Amid the rubble, Jose Mourinho stands obdurate -- or at least that is the image he apparently wishes to portray. On the touchline, he had looked impotent, unable to halt a Chelsea slide that looked inevitable as soon as Southampton began to come back into the match. Post-match, eyes and jaws set, he took aim at a host of foes; referees, his players and club officials. Some perhaps will see it as magnificent defiance, but it could just as easily be seen as dangerous brinkmanship, striking at opponents real and imagined, almost challenging the Chelsea board.

This is the worst spell of his career and, with Chelsea 16th in the table having suffered more defeats in the whole of last season, the pressure is mounting, even if he did sign a contract extension before the start of the season committing him to the club until 2019. "No way I resign," he said. "No way. Why? Because Chelsea cannot have a better manager than me. There are many managers in the world that belong to my level but not better, not better."

He added: "So no chance I run away. Why? For two reasons: Because I have my professional pride and I know that I am very good at my job and secondly because I like this club very much. If that's not the case that could be different, but I want the best for my club and the best for my club is for me to stay, so I stay. When we were champions last I said I'm going to stay until the owner and the board want me to leave. No club can persuade me to leave, no financial offer."

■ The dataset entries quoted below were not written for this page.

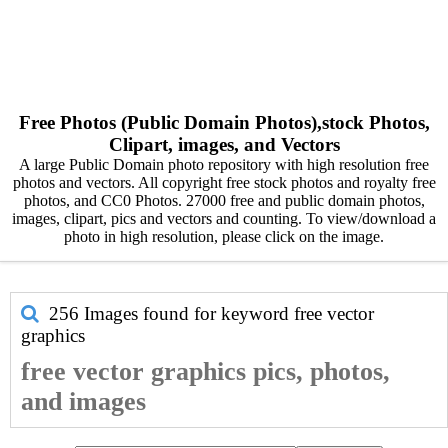
Free Photos (Public Domain Photos),stock Photos,
Clipart, images, and Vectors
A large Public Domain photo repository with high resolution free
photos and vectors. All copyright free stock photos and royalty free
photos, and CC0 Photos. 27000 free and public domain photos,
images, clipart, pics and vectors and counting. To view/download a
photo in high resolution, please click on the image.
256 Images found for keyword
free vector
graphics
free vector graphics pics, photos,
and images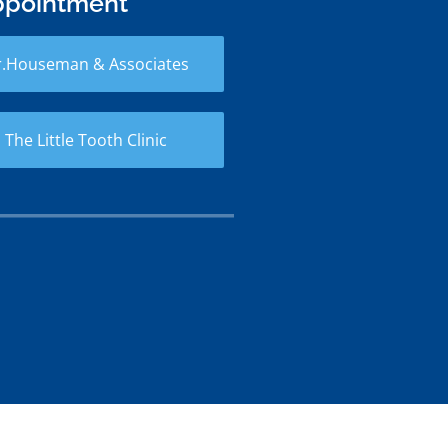
ppointment
r.Houseman & Associates
 The Little Tooth Clinic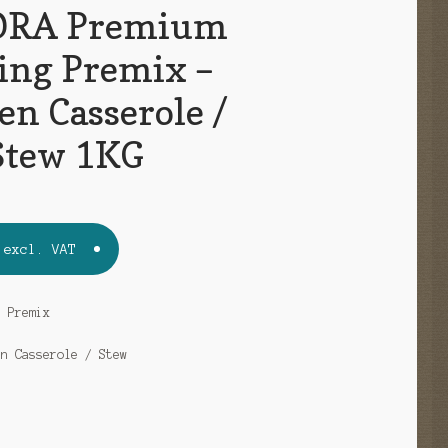
RA Premium
ing Premix –
en Casserole /
Stew 1KG
excl. VAT
g Premix
en Casserole / Stew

That was clear enough. What followed seemed aimed at an audience beyond the press conference. "If the club wants to sack me, they have to sack me because I am not running away from my responsibility, my team," he went on. "I think this is a crucial moment in the history of this club. You know why? If the club sacks me, they sack the best manager this club had. And secondly, the message is again the message of bad results. The manager is guilty. This is the message, not just these players, the other ones before, they got [the message] during a decade.

"I assume my responsibilities. It's time for everyone to assume their responsibilities. When you go down, to so many individual mistakes and fear to play, they have their responsibilities. Players that are performing really, really bad individually. I cannot come here and say 'you and you and you', is not my job, but I think it's clear that we are being punished by too many individual mistakes. 

"Sadness brings sadness. Bad results they attract bad results. The first mistake is just the first because after comes another one. They still need to finish the first half winning two-three nil, the fear disappears, we come into the second half and play with a free brain, a free spirit. This is what this team needs. Unfortunately for them this is not happening."

He went on, in his television interview, to criticize the referee Robert Madley, who not only denied Falcao a penalty when he tumbled over the Southampton goalkeeper Maarten Stekelenburg. "Because we are in such a bad moment, you shouldn't be afraid to be also honest," he said. "When we are in the top, I understand there is quite a big pleasure in putting us down. But when you are so down, I think it's time to be a little bit honest and to say clearly, the referees are afraid to give decisions for Chelsea."

That Mourinho didn't repeat that claim in the -- traditionally more confrontational -- press-conference with the written media suggested he knew what nonsense it was. Replays indicated Falcao had jumped into the Stekelenburg, and Southampton were denied two far more blatant penalties. Ronald Koeman, the Southampton manager, was predictably scathing. "It would have been 5-2, then," he said. "Even worse for them."

Perhaps the most worrying aspect for Mourinho was that pockets of the Stamford Bridge crowd, previously so loyal to him, jeered his two second-half substitutions -- first when Pedro came on for Willian and then when Loic Remy for Nemanja Matci, who had himself only come on at halftime. "When they booed the Willian decision if I didn't know Willian was vomiting in dressing-room in halftime." That raised it's only questions: Why play Willian at all if he was ill?

He denied he was "humiliating" Matic, who had come on, Mourinho said, for fear Ramires who had been booked, would collect a second yellow card. "I like them, I trust them, I know that they are good players but some of them are in a difficult moment," he said. "Matic is one of them, he is not playing well. He is not sharp, he is not playing well defensively, he is making mistakes."

Mourinho's problem at the moment is that a lot of Chelsea players are making mistakes and that, perhaps for the first time in his career, he seems to have little idea how to put things right. He may insist that he has seen no sign that the board has changed from the policy of stability it announced so loudly at the end of last season, but sooner or later something is going to have to give.

The recent history of football --  in general and Chelsea in particular -- suggests the easiest thing to do is change the manager.